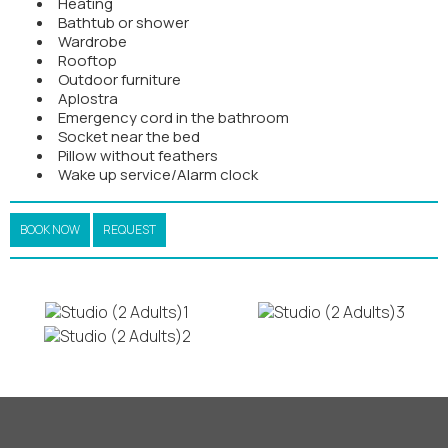
Heating
Bathtub or shower
Wardrobe
Rooftop
Outdoor furniture
Aplostra
Emergency cord in the bathroom
Socket near the bed
Pillow without feathers
Wake up service/Alarm clock
BOOK NOW
REQUEST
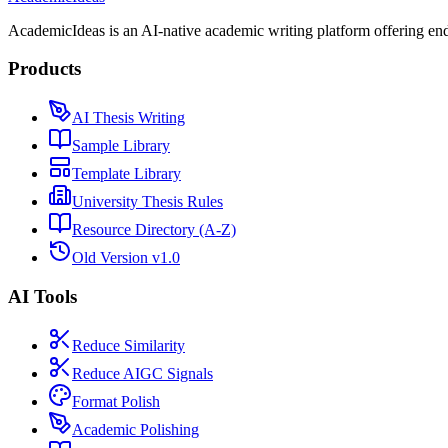
AcademicIdeas is an AI-native academic writing platform offering end-
Products
AI Thesis Writing
Sample Library
Template Library
University Thesis Rules
Resource Directory (A-Z)
Old Version v1.0
AI Tools
Reduce Similarity
Reduce AIGC Signals
Format Polish
Academic Polishing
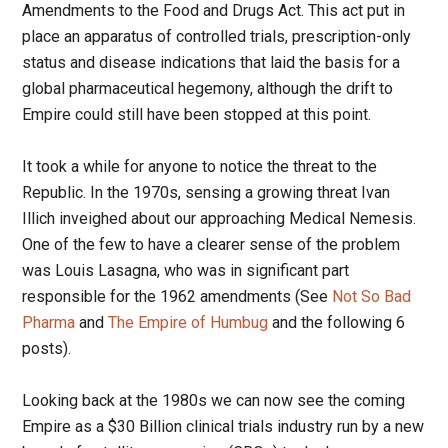
Amendments to the Food and Drugs Act. This act put in
place an apparatus of controlled trials, prescription-only
status and disease indications that laid the basis for a
global pharmaceutical hegemony, although the drift to
Empire could still have been stopped at this point.
It took a while for anyone to notice the threat to the
Republic. In the 1970s, sensing a growing threat Ivan
Illich inveighed about our approaching Medical Nemesis.
One of the few to have a clearer sense of the problem
was Louis Lasagna, who was in significant part
responsible for the 1962 amendments (See
Not So Bad
Pharma
and
The Empire of Humbug
and the following 6
posts).
Looking back at the 1980s we can now see the coming
Empire as a $30 Billion clinical trials industry run by a new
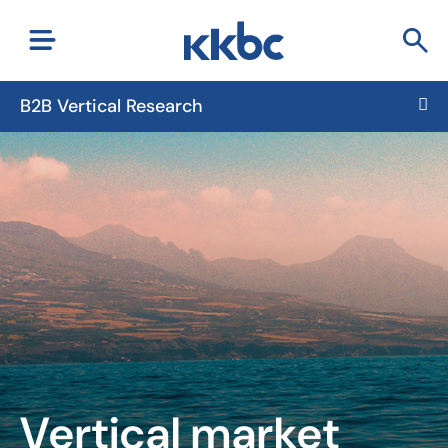
B2B Vertical Research
Vertical market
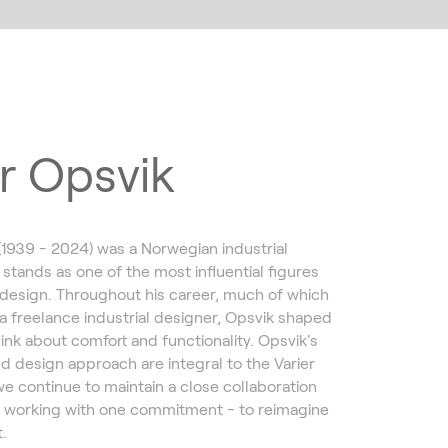
r Opsvik
(1939 - 2024) was a Norwegian industrial
 stands as one of the most influential figures
design. Throughout his career, much of which
a freelance industrial designer, Opsvik shaped
ink about comfort and functionality. Opsvik's
d design approach are integral to the Varier
we continue to maintain a close collaboration
, working with one commitment - to reimagine
.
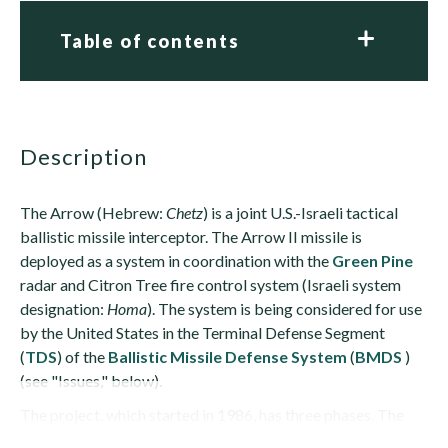
Table of contents
description
The Arrow (Hebrew:
Chetz
) is a joint U.S.-Israeli tactical
ballistic missile interceptor. The Arrow II missile is
deployed as a system in coordination with the
Green Pine
radar and Citron Tree fire control system (Israeli system
designation:
Homa
). The system is being considered for use
by the United States in the Terminal Defense Segment
(
TDS
) of the
Ballistic Missile Defense System
(
BMDS
)
(see "Issues," below).
The project, which started in 1986, has three phases. The
first...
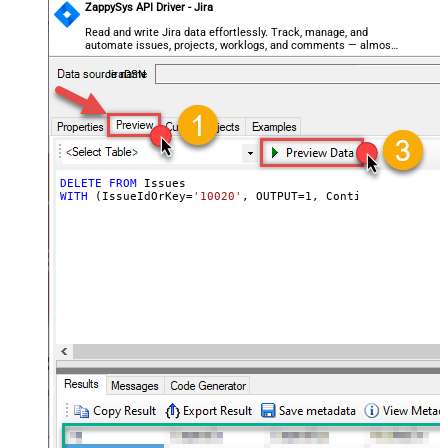
ZappySys API Driver - Jira
Read and write Jira data effortlessly. Track, manage, and
automate issues, projects, worklogs, and comments — almost
no coding required.
JiraDSN
DELETE
FROM
WITH
 (IssueIdOrKey
=
'10020'
, OUTPUT
=
1
, ContinueOn404Erro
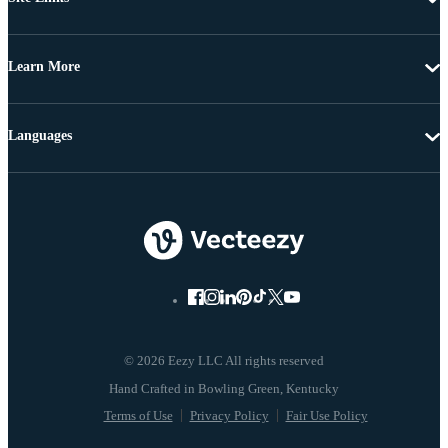
Learn More
Languages
© 2026 Eezy LLC All rights reserved
Terms of Use
Privacy Policy
Fair Use Policy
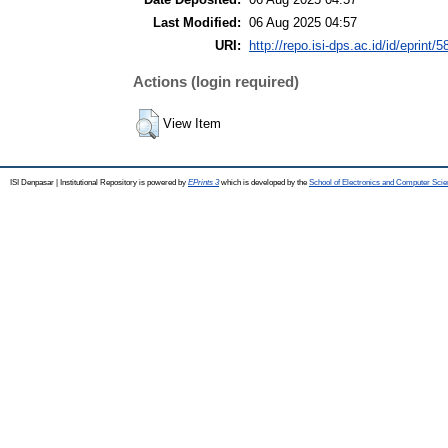
Last Modified:
06 Aug 2025 04:57
URI:
http://repo.isi-dps.ac.id/id/eprint/5
Actions (login required)
View Item
ISI Denpasar | Institutional Repository is powered by
EPrints 3
which is developed by the
School of Electronics and Computer Sci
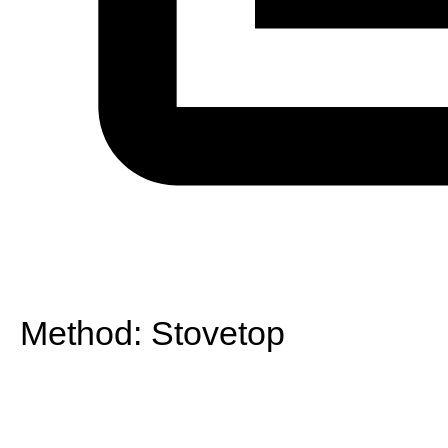
Method:
Stovetop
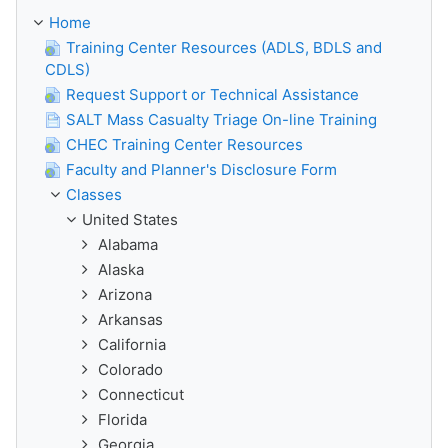
Home
Training Center Resources (ADLS, BDLS and
CDLS)
Request Support or Technical Assistance
SALT Mass Casualty Triage On-line Training
CHEC Training Center Resources
Faculty and Planner's Disclosure Form
Classes
United States
Alabama
Alaska
Arizona
Arkansas
California
Colorado
Connecticut
Florida
Georgia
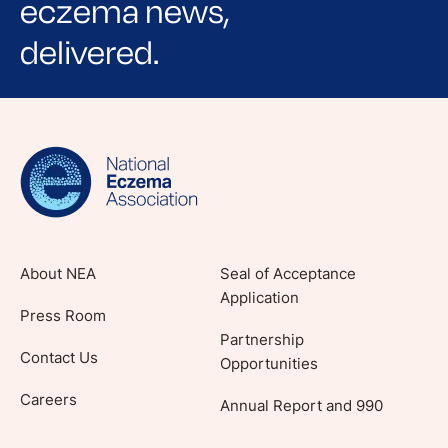
eczema news,
delivered.
Sign up for NEA's e-newsletter to receive
evidence-based articles, expert-sourced
lifestyle tips and stories from your community.
About NEA
Seal of Acceptance
Application
Press Room
Partnership
Contact Us
Opportunities
Careers
Annual Report and 990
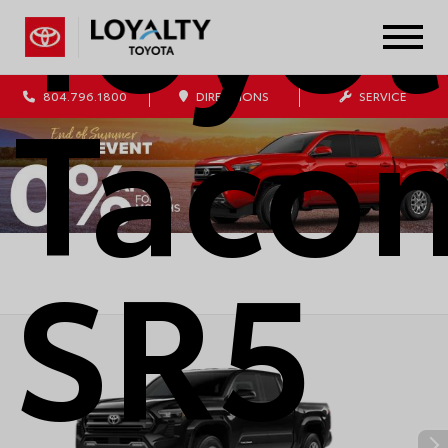
Toyot
Taco
804.796.1800
DIRECTIONS
SERVICE
SR5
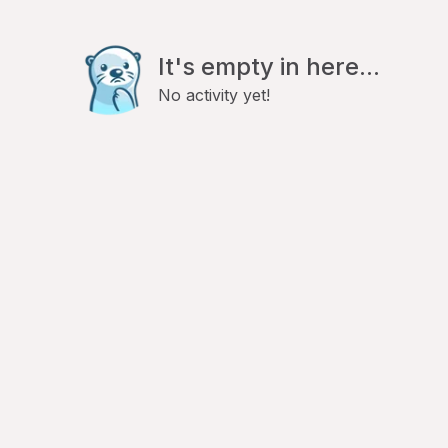
It's empty in here...
No activity yet!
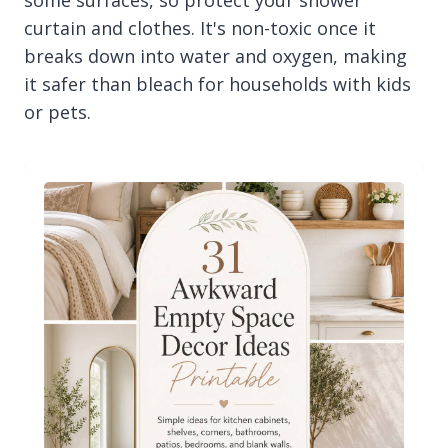
some surfaces, so protect your shower
curtain and clothes. It's non-toxic once it
breaks down into water and oxygen, making
it safer than bleach for households with kids
or pets.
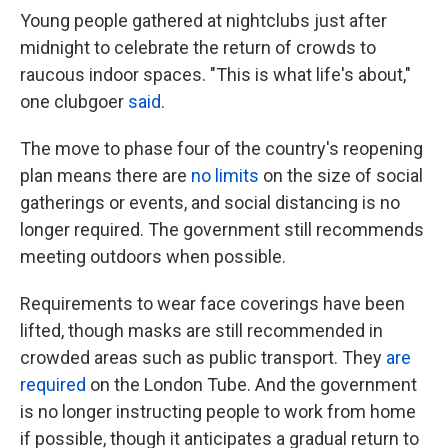
Young people gathered at nightclubs just after
midnight to celebrate the return of crowds to
raucous indoor spaces. "This is what life's about,"
one clubgoer
said
.
The move to phase four of the country's reopening
plan means there are
no limits
on the size of social
gatherings or events, and social distancing is no
longer required. The government still recommends
meeting outdoors when possible.
Requirements to wear face coverings have been
lifted, though masks are still recommended in
crowded areas such as public transport. They
are
required
on the London Tube. And the government
is no longer instructing people to work from home
if possible, though it anticipates a gradual return to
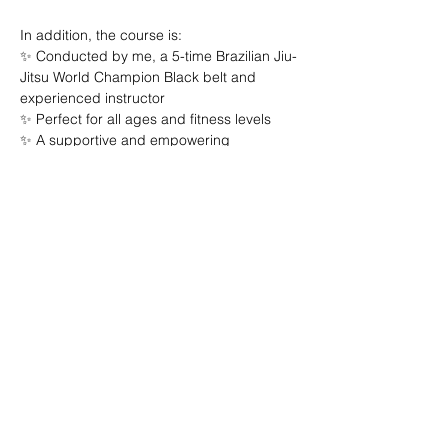
In addition, the course is:

✨ Conducted by me, a 5-time Brazilian Jiu-
Jitsu World Champion Black belt and 
experienced instructor

✨ Perfect for all ages and fitness levels

✨ A supportive and empowering 
environment

Invest in your security and confidence 
today! 🔒 Don’t let fear control your life. Join 
us and discover the power you have!

Limited spots available – Reserve yours 
now!

Remember, your safety is your number one 
priority. Let’s face the world together!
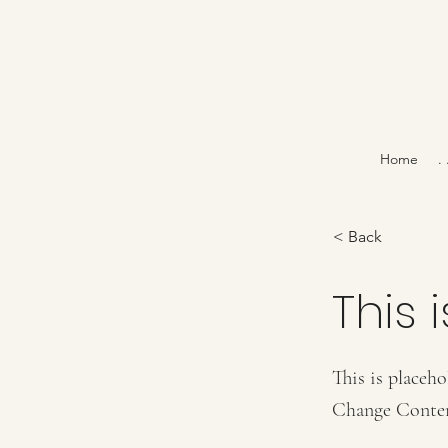
Home
.
< Back
This i
This is placeho
Change Conte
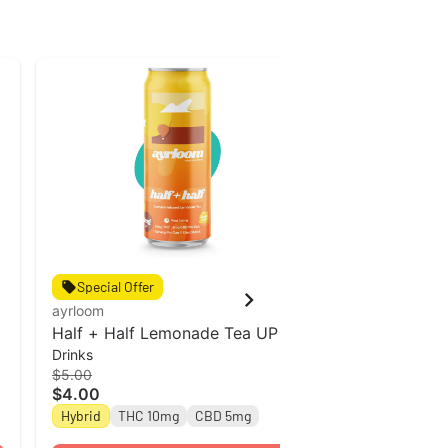
Special Offer
Special Off
ayrloom
ayrloom
Half + Half Lemonade Tea UP l
Ayrloom | Ro
Drinks
Drinks
12oz Single Can
THC : 5MG C
$5.00
$5.00
$4.00
$4.00
Hybrid
THC 10mg
CBD 5mg
Hybrid
THC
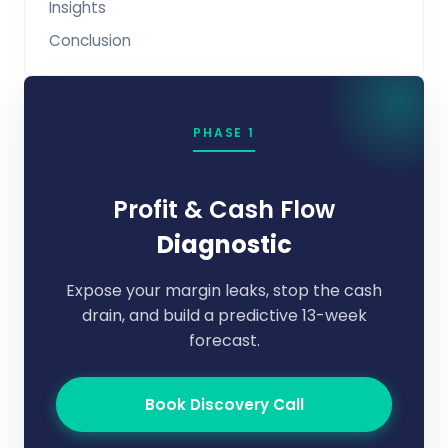
Insights
Conclusion
PHASE 1
Profit & Cash Flow
Diagnostic
Expose your margin leaks, stop the cash
drain, and build a predictive 13-week
forecast.
Book Discovery Call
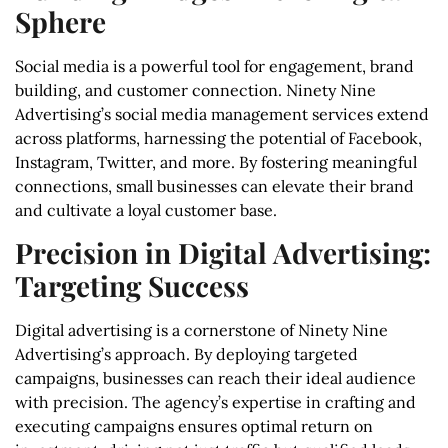
Sphere
Social media is a powerful tool for engagement, brand
building, and customer connection. Ninety Nine
Advertising’s social media management services extend
across platforms, harnessing the potential of Facebook,
Instagram, Twitter, and more. By fostering meaningful
connections, small businesses can elevate their brand
and cultivate a loyal customer base.
Precision in Digital Advertising:
Targeting Success
Digital advertising is a cornerstone of Ninety Nine
Advertising’s approach. By deploying targeted
campaigns, businesses can reach their ideal audience
with precision. The agency’s expertise in crafting and
executing campaigns ensures optimal return on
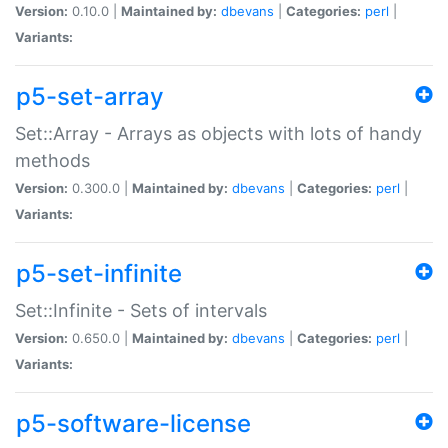
Version:
0.10.0 |
Maintained by:
dbevans
|
Categories:
perl
|
Variants:
p5-set-array
Set::Array - Arrays as objects with lots of handy
methods
Version:
0.300.0 |
Maintained by:
dbevans
|
Categories:
perl
|
Variants:
p5-set-infinite
Set::Infinite - Sets of intervals
Version:
0.650.0 |
Maintained by:
dbevans
|
Categories:
perl
|
Variants:
p5-software-license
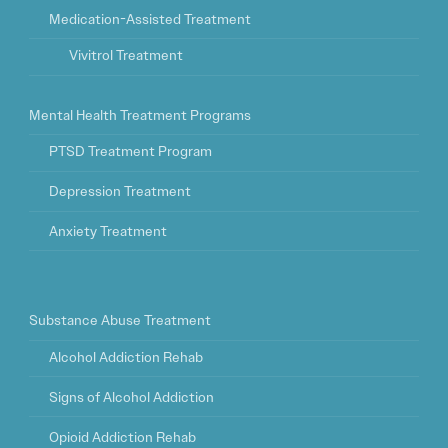
Medication-Assisted Treatment
Vivitrol Treatment
Mental Health Treatment Programs
PTSD Treatment Program
Depression Treatment
Anxiety Treatment
Substance Abuse Treatment
Alcohol Addiction Rehab
Signs of Alcohol Addiction
Opioid Addiction Rehab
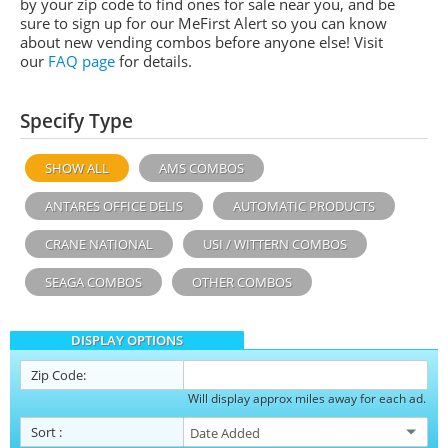
by your zip code to find ones for sale near you, and be
sure to sign up for our MeFirst Alert so you can know
about new vending combos before anyone else! Visit
our
FAQ page
for details.
Specify Type
SHOW ALL
AMS COMBOS
ANTARES OFFICE DELIS
AUTOMATIC PRODUCTS
CRANE NATIONAL
USI / WITTERN COMBOS
SEAGA COMBOS
OTHER COMBOS
DISPLAY OPTIONS
Zip Code:
Will display approx miles away for each ad.
Sort
:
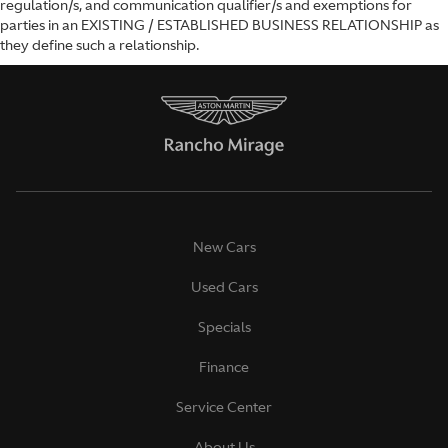
regulation/s, and communication qualifier/s and exemptions for
parties in an EXISTING / ESTABLISHED BUSINESS RELATIONSHIP as
they define such a relationship.
New Cars
Used Cars
Specials
Finance
Service Center
About Us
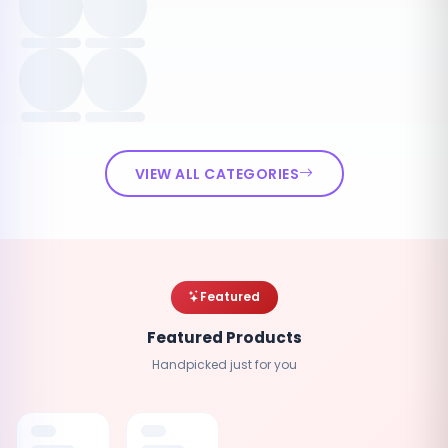
VIEW ALL CATEGORIES
Featured
Featured Products
Handpicked just for you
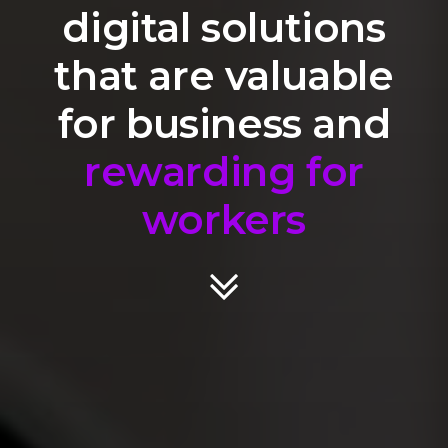
digital solutions
that are valuable
for business and
rewarding for
workers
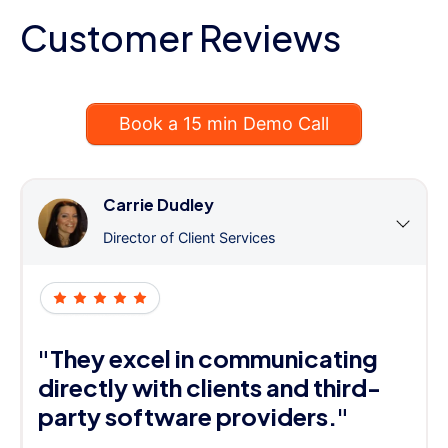
Customer Reviews
Book a 15 min Demo Call
Carrie Dudley
Director of Client Services
"They excel in communicating
directly with clients and third-
party software providers."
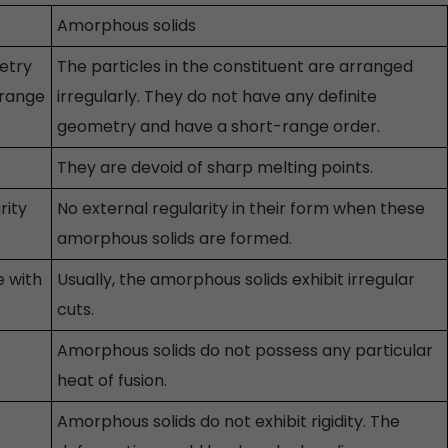
Amorphous solids
etry
The particles in the constituent are arranged
-range
irregularly. They do not have any definite
geometry and have a short-range order.
They are devoid of sharp melting points.
rity
No external regularity in their form when these
amorphous solids are formed.
e with
Usually, the amorphous solids exhibit irregular
cuts.
Amorphous solids do not possess any particular
heat of fusion.
Amorphous solids do not exhibit rigidity. The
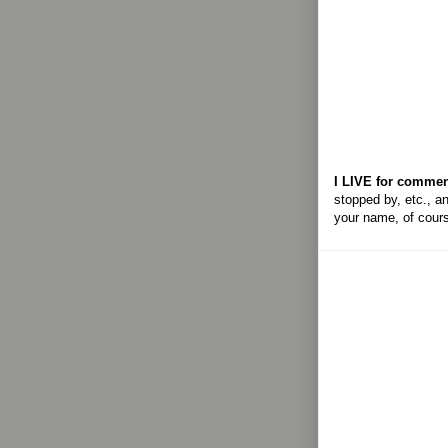
I LIVE for commen
stopped by, etc., an
your name, of cour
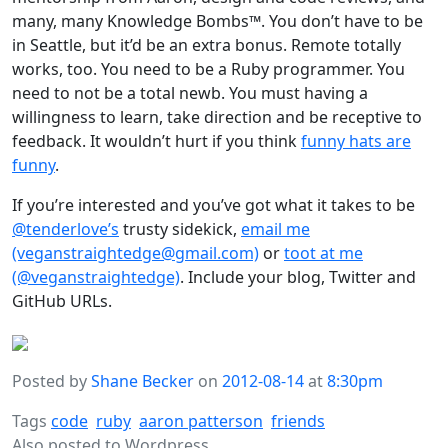
many, many Knowledge Bombs™. You don’t have to be
in Seattle, but it’d be an extra bonus. Remote totally
works, too. You need to be a Ruby programmer. You
need to not be a total newb. You must having a
willingness to learn, take direction and be receptive to
feedback. It wouldn’t hurt if you think
funny hats are
funny
.
If you’re interested and you’ve got what it takes to be
@tenderlove’s
trusty sidekick,
email me
(veganstraightedge@gmail.com)
or
toot at me
(@veganstraightedge)
. Include your blog, Twitter and
GitHub URLs.
Posted by
Shane Becker
on
2012-08-14
at
8:30pm
Tags
code
ruby
aaron patterson
friends
Also posted to
Wordpress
········
**Assignment:** Search the records for the word "threat". Copy each line where it appears.

**Answer box:**
It took a while for anyone to notice the threat to the
Republic. In the 1970s, sensing a growing threat Ivan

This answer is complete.